Nor are these the only trade-offs. Primacy in space–a galvanizing symbol of American greatness, so deeply understood and openly championed by John Kennedy–is gradually being relinquished. In the current reconsideration of all things Bush, the idea of returning to the moon in the next decade is being jettisoned.

After next September, the space shuttle will never fly again, and its replacement is being reconsidered and delayed. That will leave the United States totally incapable of returning even to near-Earth orbit, let alone to the moon. Instead, for years to come, we shall be entirely dependent on the Russians, or perhaps eventually even the Chinese.

Of course, if one’s foreign policy is to reject the very notion of international primacy in the first place, a domestic agenda that takes away the resources to maintain such primacy is perfectly complementary. Indeed, the two are synergistic. Renunciation of primacy abroad provides the added resources for more social goods at home. To put it in the language of the 1990s, the expanded domestic agenda is fed by a peace dividend–except that in the absence of peace, it is a retreat dividend.

And there’s the rub. For the Europeans there really is a peace dividend, because we provide the peace. They can afford social democracy without the capacity to defend themselves because they can always depend on the United States.

So why not us as well? Because what for Europe is decadence–decline, in both comfort and relative safety–is for us mere denial. Europe can eat, drink, and be merry for America protects her. But for America it’s different. If we choose the life of ease, who stands guard for us? …

So why not? Why not choose ease and bask in the adulation of the world as we serially renounce, withdraw, and concede?

Because, while globalization has produced in some the illusion that human nature has changed, it has not. The international arena remains a Hobbesian state of nature in which countries naturally strive for power. If we voluntarily renounce much of ours, others will not follow suit. They will fill the vacuum. Inevitably, an inversion of power relations will occur.

Resistance to decline begins with moral self-confidence and will. But maintaining dominance is a matter not just of will but of wallet. We are not inherently in economic decline. We have the most dynamic, innovative, technologically advanced economy in the world. We enjoy the highest productivity.

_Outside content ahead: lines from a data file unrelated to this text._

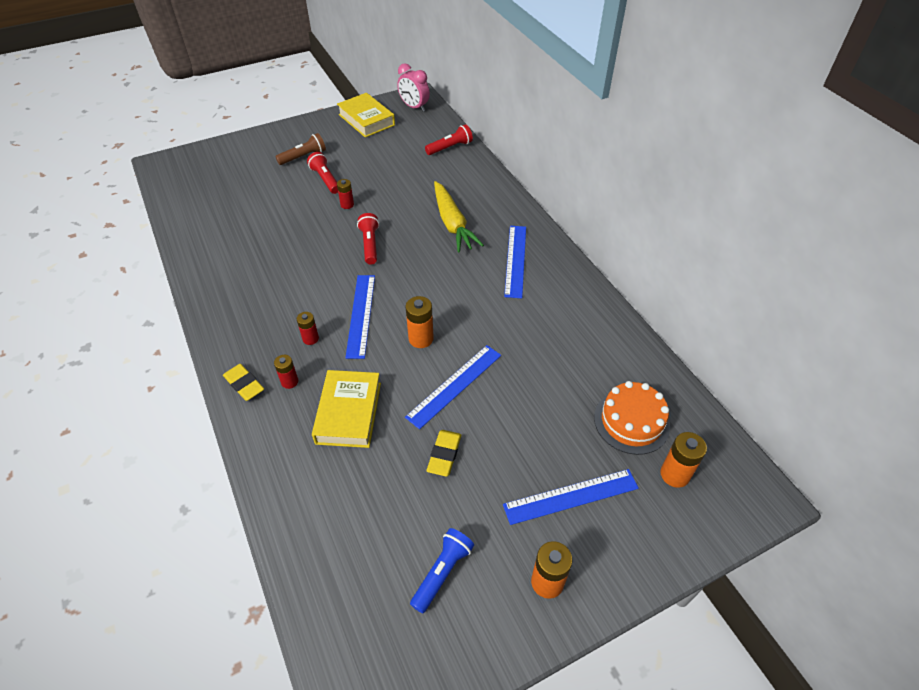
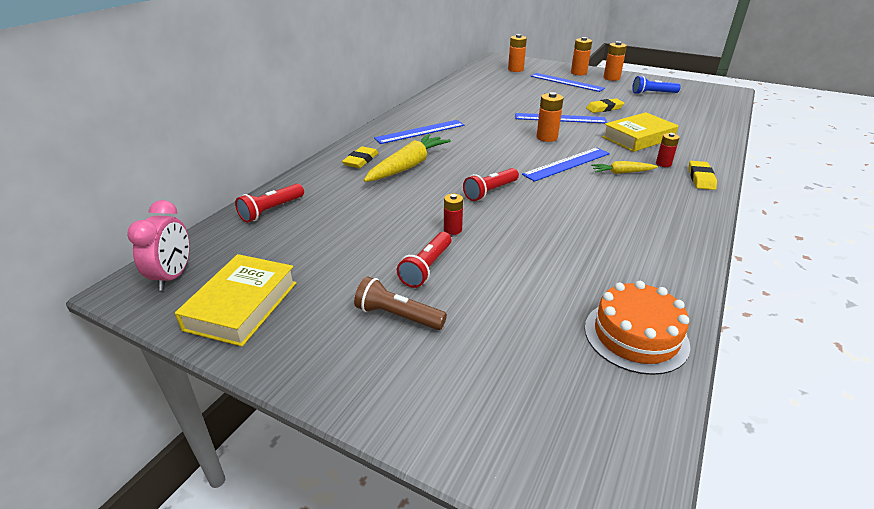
camera: 125 degrees left, 15 degrees down
red battery [297,312,319,345] -> yellow carrot [591,161,658,174]
red flashlight [425,124,473,155] -> red flashlight turned 75 degrees counterclockwise [235,184,304,223]
orange cake [594,381,670,455] -> orange cake moved to [585,281,690,375]
none -> yellow eraser [342,146,379,168]
none -> orange battery [571,37,592,75]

It is true that in the natural and often painful global division of labor wrought by globalization, less skilled endeavors like factory work migrate abroad, but America more than compensates by pioneering the newer technologies and industries of the information age.

There are, of course, major threats to the American economy. But there is nothing inevitable and inexorable about them. Take, for example, the threat to the dollar (as the world’s reserve currency) that comes from our massive trade deficits. Here again, the China threat is vastly exaggerated.

In fact, fully two-thirds of our trade imbalance comes from imported oil. This is not a fixed fact of life. We have a choice. We have it in our power, for example, to reverse the absurd de facto 30-year ban on new nuclear power plants. We have it in our power to release huge domestic petroleum reserves by dropping the ban on offshore and Arctic drilling. We have it in our power to institute a serious gasoline tax (refunded immediately through a payroll tax reduction) to curb consumption and induce conservation.

Nothing is written. Nothing is predetermined. We can reverse the slide, we can undo dependence if we will it.

There are things to be done. Resist retreat as a matter of strategy and principle. And provide the means to continue our dominant role in the world by keeping our economic house in order. And finally, we can follow the advice of Demosthenes when asked what was to be done about the decline of Athens. His reply? “I will give what I believe is the fairest and truest answer: Don’t do what you are doing now.”

This article – condensed from The Weekly Standard – is based on syndicated columnist Charles Krauthammer’s 2009 Wriston Lecture delivered for the Manhattan Institute for Policy Research in New York on October 5.